# BMW NBT Evo - Coding Problem! PLS HELP NO SIGNAL



## mlodysxf (Oct 6, 2016)

Hello, I have a problem with
BMW M4 navigation NBT EVO, after encoding EsysPlus, the screen shows the message "no signal", the unit no longer CAFD position. I tried to "detect CAFD SWE" detects correct but ends with an error:



> Caf's suchen
> Tal wird generiert
> Abarbeitung wird gestartet
> 
> ...


I tried later NBT coding by ISTAP but "FinishedWithError" Rheingold shows errors:
026308 - HU-H No current coding data stored
02630A - HU-H Coding data not enabled
B7F87F - HU-H encoding fault
B7F880 - HU-H encoding fault
B7F8C3 - Conection, headunit to CID
E14600 - TCB: Ethernet: Unexpected communication termination.

Please help, thanks


----------



## shawnsheridan (Jan 10, 2009)

Not good. Why do you use Chinese EsysPlus instead of E-Sys launcher? When you read SVT in E-Sys, does NBT2 have CAFD or is it missing?


----------



## larry_bml (Jan 15, 2011)

Also your FA is bad for CODE that EVO. Try changing FA options and is after CODE , CAFD is loaded but still NO SIGNAL, then edit CAFD and play a little with APX functions. You will get screen back on. Good luck.


----------



## mlodysxf (Oct 6, 2016)

shawnsheridan said:


> Not good. Why do you use Chinese EsysPlus instead of E-Sys launcher? When you read SVT in E-Sys, does NBT2 have CAFD or is it missing?
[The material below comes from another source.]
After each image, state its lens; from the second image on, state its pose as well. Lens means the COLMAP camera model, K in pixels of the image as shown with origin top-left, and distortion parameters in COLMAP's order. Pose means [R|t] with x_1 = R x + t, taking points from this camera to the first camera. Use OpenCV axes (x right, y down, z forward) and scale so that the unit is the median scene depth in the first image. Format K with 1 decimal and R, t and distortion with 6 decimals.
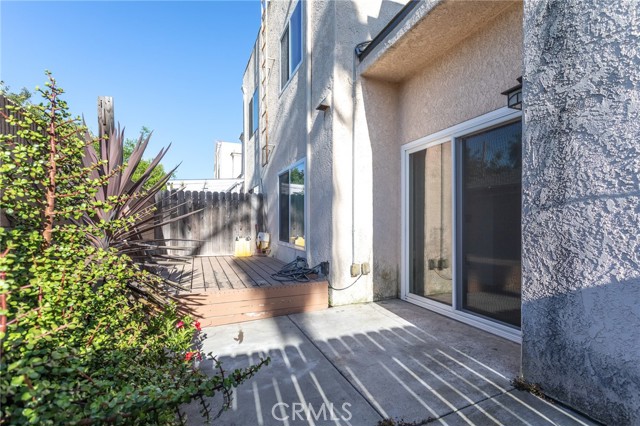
lens RADIAL K [[313.1, 0, 311.5], [0, 313.1, 199.4], [0, 0, 1]] dist [-0.001576, 0.000024]
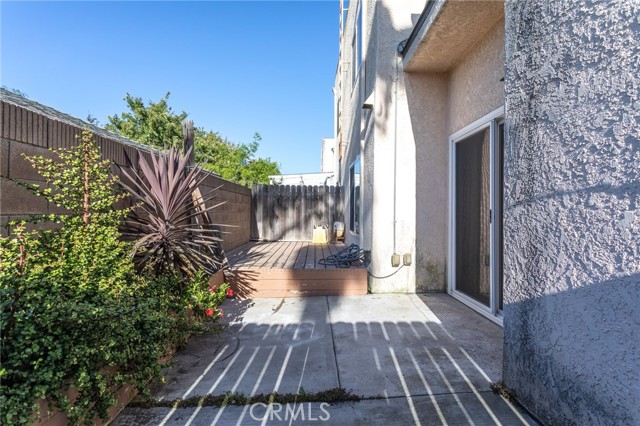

after read SVT nbt2 dont have CAFD



larry_bml said:


> Also your FA is bad for CODE that EVO. Try changing FA options and is after CODE , CAFD is loaded but still NO SIGNAL, then edit CAFD and play a little with APX functions. You will get screen back on. Good luck.


FA is oryginal from this car, NBT2 is not retrofit.

Problem SOLVED, but i do not know how.. help another user.


----------



## R80GJ (Sep 17, 2017)

How did you solve this? Friends idrive has the same issue


----------



## shawnsheridan (Jan 10, 2009)

R80GJ said:


> How did you solve this? Friends idrive has the same issue


Same issue as in No Signal is displayed? 

What Head Unit? EVO? 

Factory installed or Retrofitted?


----------



## R80GJ (Sep 17, 2017)

Same issue. Id4 evo, factory installed. Won't code when injecting cafd


----------



## shawnsheridan (Jan 10, 2009)

R80GJ said:


> Same issue. Id4 evo, factory installed. Won't code when injecting cafd


Factory installed NBT2 should VO Code so long as FA is original and unmodified. If you cant get CAFD Injection / VO Coding to work, you need to flash NBT2.


----------



## [email protected] (Mar 10, 2016)

R80GJ said:


> Same issue. Id4 evo, factory installed. Won't code when injecting cafd


What has required you to inject cafd on your factory iD4 EVO, curious?

does it begin with Bimmer and end in Code?


----------



## R80GJ (Sep 17, 2017)

Yup the all mighty bimmercode that all the pros use


----------